Dazu kommt, dass seit dem Ende des Kalten Krieges enorme Summen in die Modernisierung der Atomwaffen gesteckt werden. Dieses Geld könnte viel besser verwendet werden, Not und Elend zu bekämpfen, die Situation von Menschen in Krisengebieten zu verbessern und somit eine Politik zu betreiben, die auch angesichts der Flüchtlingsströme Frieden in Gerechtigkeit ermöglicht. Denn „während man riesige Summen für die Herstellung tödlicher Waffen ausgibt, kann man nicht genügend Hilfsmittel bereitstellen zur Bekämpfung all des Elends in der heutigen Welt“ (2. Vat. Konzil, Pastoralkonstitution Gaudium et Spes, Nr. 81).
pax christi bedauert, dass sich die Bundesregierung, entgegen einer von allen Fraktionen getragenen Erklärung des Bundestages, nicht mehr für einen beispielhaft vorangehenden Abzug aller Atomwaffen aus Deutschland einsetzt, sondern die Modernisierung der im Raketendepot in Büchel/Hunsrück gelagerten Atomwaffen zulässt. Die nach dem Atomwaffensperrvertrag verbotene „nukleare Teilhabe“ durch Lagerung von Atomwaffen auf deutschem Boden ist eine brisante Realität.

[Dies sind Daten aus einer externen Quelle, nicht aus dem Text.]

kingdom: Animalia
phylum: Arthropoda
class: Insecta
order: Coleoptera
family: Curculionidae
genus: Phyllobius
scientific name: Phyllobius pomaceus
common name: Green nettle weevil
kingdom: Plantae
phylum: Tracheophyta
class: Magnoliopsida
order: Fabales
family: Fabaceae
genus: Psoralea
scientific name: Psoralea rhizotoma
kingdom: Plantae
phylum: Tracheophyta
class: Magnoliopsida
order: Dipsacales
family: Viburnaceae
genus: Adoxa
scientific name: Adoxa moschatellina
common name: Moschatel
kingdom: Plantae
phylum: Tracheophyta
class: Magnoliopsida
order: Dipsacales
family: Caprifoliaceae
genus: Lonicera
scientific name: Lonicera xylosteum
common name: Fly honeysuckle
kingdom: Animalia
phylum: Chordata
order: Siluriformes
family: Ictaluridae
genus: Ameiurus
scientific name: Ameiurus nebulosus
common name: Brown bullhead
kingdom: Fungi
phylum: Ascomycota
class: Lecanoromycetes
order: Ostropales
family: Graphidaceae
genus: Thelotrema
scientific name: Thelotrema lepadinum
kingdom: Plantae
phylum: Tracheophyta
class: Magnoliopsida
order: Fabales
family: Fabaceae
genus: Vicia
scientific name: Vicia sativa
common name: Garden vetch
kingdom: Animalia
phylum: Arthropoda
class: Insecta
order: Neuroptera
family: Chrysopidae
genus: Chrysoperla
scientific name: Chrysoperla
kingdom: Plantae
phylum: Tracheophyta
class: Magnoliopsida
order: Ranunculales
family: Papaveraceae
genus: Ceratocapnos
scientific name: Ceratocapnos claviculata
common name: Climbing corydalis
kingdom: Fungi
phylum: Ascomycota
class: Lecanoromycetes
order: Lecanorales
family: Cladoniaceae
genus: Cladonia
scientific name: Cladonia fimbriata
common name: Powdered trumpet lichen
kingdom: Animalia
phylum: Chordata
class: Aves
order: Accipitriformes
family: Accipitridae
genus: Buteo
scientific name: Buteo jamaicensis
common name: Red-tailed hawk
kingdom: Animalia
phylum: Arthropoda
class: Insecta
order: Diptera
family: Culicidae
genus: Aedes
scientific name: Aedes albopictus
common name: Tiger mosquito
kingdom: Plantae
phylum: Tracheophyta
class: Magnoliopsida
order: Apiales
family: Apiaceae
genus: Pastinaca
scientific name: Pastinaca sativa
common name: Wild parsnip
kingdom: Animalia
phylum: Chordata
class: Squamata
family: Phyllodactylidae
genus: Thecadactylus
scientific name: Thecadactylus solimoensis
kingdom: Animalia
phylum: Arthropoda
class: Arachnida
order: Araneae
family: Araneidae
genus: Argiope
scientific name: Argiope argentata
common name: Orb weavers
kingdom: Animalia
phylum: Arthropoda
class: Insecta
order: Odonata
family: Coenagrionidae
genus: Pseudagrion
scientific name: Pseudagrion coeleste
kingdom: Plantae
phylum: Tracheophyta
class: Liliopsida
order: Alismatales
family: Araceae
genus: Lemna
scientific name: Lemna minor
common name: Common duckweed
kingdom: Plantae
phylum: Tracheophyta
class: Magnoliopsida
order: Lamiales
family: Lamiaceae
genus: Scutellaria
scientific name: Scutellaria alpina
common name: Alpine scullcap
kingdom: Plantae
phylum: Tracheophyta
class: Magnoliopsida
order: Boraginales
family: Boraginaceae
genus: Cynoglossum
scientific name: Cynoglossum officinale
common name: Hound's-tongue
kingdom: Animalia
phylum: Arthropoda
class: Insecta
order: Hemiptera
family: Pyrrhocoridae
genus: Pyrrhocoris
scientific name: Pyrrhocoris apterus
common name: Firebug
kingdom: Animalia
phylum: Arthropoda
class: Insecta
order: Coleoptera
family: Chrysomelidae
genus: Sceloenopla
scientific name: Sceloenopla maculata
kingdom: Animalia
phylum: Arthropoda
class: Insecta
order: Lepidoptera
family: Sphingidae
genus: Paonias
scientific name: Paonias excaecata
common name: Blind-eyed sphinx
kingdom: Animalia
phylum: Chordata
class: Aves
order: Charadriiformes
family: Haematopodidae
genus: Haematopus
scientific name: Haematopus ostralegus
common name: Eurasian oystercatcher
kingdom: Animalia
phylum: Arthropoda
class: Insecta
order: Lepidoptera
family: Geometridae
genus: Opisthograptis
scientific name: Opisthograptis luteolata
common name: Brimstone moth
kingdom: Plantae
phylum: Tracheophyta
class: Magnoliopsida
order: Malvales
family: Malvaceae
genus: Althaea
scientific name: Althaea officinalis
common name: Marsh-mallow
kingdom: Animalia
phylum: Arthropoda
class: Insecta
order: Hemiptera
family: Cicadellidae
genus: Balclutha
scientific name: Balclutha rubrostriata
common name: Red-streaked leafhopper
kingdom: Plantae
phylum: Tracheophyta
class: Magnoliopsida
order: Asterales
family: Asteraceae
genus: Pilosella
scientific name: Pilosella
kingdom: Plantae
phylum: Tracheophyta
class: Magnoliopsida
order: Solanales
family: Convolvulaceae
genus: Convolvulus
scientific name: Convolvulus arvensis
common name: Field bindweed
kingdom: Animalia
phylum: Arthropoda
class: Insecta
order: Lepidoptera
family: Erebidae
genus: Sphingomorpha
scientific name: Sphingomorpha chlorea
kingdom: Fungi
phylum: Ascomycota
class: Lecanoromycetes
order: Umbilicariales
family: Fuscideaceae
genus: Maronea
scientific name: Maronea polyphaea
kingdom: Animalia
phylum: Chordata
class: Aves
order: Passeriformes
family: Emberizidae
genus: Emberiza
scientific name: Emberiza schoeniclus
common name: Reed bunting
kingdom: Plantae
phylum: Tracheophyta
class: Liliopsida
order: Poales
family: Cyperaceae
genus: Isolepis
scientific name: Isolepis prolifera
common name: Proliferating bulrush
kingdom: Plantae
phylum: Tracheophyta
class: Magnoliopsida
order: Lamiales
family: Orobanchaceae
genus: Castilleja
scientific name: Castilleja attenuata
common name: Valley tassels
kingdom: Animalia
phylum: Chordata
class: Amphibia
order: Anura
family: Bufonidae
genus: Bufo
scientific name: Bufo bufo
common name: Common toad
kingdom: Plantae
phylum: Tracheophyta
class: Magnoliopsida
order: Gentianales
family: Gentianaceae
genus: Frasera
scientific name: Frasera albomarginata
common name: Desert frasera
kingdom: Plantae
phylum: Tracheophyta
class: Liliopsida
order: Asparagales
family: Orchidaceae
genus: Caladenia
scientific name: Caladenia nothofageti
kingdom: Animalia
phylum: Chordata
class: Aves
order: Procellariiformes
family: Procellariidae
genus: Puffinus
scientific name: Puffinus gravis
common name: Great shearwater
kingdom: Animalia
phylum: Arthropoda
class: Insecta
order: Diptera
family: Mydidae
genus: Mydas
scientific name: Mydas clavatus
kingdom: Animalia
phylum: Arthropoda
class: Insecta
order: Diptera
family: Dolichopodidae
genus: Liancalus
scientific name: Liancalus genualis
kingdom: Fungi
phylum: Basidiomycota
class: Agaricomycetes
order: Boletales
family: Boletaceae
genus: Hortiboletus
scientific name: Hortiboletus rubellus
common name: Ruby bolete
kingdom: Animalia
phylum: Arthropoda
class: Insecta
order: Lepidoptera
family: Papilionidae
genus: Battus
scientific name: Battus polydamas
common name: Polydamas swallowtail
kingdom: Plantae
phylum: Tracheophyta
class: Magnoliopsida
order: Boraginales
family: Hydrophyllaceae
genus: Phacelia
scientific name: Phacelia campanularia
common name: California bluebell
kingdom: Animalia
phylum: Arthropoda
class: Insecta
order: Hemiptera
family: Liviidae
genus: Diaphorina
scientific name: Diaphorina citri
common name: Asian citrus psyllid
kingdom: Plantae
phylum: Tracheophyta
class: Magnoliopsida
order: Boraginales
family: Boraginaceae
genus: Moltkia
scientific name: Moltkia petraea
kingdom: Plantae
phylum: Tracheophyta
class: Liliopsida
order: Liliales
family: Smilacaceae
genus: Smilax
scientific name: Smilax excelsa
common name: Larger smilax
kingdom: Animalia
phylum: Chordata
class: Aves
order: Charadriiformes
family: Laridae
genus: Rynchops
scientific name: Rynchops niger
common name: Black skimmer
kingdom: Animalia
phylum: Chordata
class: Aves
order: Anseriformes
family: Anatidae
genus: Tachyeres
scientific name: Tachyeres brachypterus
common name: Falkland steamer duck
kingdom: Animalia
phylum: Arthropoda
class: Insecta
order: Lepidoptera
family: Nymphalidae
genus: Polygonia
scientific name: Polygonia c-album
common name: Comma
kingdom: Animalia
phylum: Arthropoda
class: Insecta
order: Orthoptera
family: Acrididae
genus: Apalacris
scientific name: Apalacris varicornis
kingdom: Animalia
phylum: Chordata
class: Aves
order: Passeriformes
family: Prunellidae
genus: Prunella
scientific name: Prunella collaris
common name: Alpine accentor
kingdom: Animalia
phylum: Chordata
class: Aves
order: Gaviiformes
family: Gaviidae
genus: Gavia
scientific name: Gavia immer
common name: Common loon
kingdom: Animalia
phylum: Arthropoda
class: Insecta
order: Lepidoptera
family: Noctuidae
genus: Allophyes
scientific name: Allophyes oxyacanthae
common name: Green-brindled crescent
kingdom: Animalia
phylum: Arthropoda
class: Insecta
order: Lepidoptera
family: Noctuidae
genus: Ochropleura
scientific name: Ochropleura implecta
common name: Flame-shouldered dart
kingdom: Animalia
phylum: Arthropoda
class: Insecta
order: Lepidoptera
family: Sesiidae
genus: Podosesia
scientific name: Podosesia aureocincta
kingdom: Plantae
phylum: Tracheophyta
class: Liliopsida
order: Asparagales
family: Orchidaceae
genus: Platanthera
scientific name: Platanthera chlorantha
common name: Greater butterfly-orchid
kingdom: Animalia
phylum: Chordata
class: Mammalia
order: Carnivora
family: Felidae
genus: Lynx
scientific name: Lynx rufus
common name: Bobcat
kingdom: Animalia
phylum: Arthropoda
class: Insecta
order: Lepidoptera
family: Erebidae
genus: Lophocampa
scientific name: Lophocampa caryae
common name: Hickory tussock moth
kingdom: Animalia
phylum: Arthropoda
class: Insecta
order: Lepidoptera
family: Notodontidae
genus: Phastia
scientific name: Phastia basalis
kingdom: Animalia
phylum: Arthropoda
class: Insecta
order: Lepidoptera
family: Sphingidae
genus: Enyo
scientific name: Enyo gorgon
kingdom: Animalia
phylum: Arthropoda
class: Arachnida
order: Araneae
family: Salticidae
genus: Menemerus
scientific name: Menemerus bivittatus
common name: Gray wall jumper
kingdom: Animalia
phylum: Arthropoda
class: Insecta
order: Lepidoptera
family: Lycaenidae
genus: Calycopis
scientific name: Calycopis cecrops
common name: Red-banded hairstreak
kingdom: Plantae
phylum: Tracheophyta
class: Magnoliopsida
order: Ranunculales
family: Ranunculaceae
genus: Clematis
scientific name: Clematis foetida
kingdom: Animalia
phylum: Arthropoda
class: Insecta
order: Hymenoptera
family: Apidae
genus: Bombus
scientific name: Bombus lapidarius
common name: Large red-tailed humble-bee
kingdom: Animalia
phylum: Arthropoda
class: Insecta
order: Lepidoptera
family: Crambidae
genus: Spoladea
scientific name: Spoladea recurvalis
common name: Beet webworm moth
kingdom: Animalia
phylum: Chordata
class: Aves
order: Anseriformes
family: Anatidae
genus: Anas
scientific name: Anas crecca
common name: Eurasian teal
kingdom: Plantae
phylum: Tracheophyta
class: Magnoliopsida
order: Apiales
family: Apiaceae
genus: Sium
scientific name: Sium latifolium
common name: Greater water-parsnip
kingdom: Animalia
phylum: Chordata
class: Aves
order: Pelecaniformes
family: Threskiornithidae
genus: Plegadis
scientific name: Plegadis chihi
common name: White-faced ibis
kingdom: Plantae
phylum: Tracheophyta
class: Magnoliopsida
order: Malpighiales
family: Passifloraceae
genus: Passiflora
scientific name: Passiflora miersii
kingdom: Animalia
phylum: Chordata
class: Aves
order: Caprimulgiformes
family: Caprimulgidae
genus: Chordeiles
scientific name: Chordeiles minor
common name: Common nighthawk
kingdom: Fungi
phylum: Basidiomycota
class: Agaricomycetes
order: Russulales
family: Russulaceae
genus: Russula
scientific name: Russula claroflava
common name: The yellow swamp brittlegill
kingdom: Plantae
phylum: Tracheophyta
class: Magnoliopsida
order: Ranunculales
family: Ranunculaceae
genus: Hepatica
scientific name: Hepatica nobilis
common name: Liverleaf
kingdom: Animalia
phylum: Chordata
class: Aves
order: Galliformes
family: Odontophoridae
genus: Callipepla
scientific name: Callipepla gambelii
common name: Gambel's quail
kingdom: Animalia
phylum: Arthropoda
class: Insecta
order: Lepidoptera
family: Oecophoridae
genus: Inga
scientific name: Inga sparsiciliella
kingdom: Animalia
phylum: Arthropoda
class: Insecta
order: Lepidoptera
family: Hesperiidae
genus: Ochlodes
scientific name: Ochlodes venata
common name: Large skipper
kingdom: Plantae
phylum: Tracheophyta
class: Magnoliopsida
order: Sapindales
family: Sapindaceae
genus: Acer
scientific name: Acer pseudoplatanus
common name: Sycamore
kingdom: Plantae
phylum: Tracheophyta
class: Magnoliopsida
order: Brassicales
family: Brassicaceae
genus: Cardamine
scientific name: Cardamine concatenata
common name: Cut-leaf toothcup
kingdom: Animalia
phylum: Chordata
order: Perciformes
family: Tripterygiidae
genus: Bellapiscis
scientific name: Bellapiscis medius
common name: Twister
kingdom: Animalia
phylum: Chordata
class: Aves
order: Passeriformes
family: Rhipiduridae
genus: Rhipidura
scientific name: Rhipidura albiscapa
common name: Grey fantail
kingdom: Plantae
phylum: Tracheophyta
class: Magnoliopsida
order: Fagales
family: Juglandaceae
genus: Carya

Die pax christi-Bewegung engagiert sich deshalb in der Kampagne „Büchel ist überall! atomwaffenfrei. jetzt“. Mit den Zielen erkläre ich mich als Präsident ausdrücklich einverstanden:
Mit diesem Engagement erinnern wir auch an die Forderungen des 2. Vat. Konzils in seiner Pastoralkonstitution Gaudium et Spes (1965) in Nr. 80: „Jede Kriegshandlung, die auf die Vernichtung
ganzer Städte oder weiter Gebiete und ihrer Bevölkerung… abstellt, ist ein Verbrechen gegen Gott und gegen den Menschen, das fest und entschieden zu verwerfen ist. Die besondere Gefahr des
modernen Krieges besteht darin, dass er sozusagen denen, die im Besitz neuerer wissenschaftlicher Waffen sind, die Gelegenheit schafft, solche Verbrechen zu begehen… Damit in Zukunft so etwas nie
geschieht, beschwören die versammelten Bischöfe des ganzen Erdkreises alle, insbesondere die Regierenden und die militärischen Befehlshaber, sich jederzeit der großen Verantwortung bewusst zu
sein, die sie vor Gott und der ganzen Menschheit tragen.“ Diesem Appell ist nichts hinzuzufügen!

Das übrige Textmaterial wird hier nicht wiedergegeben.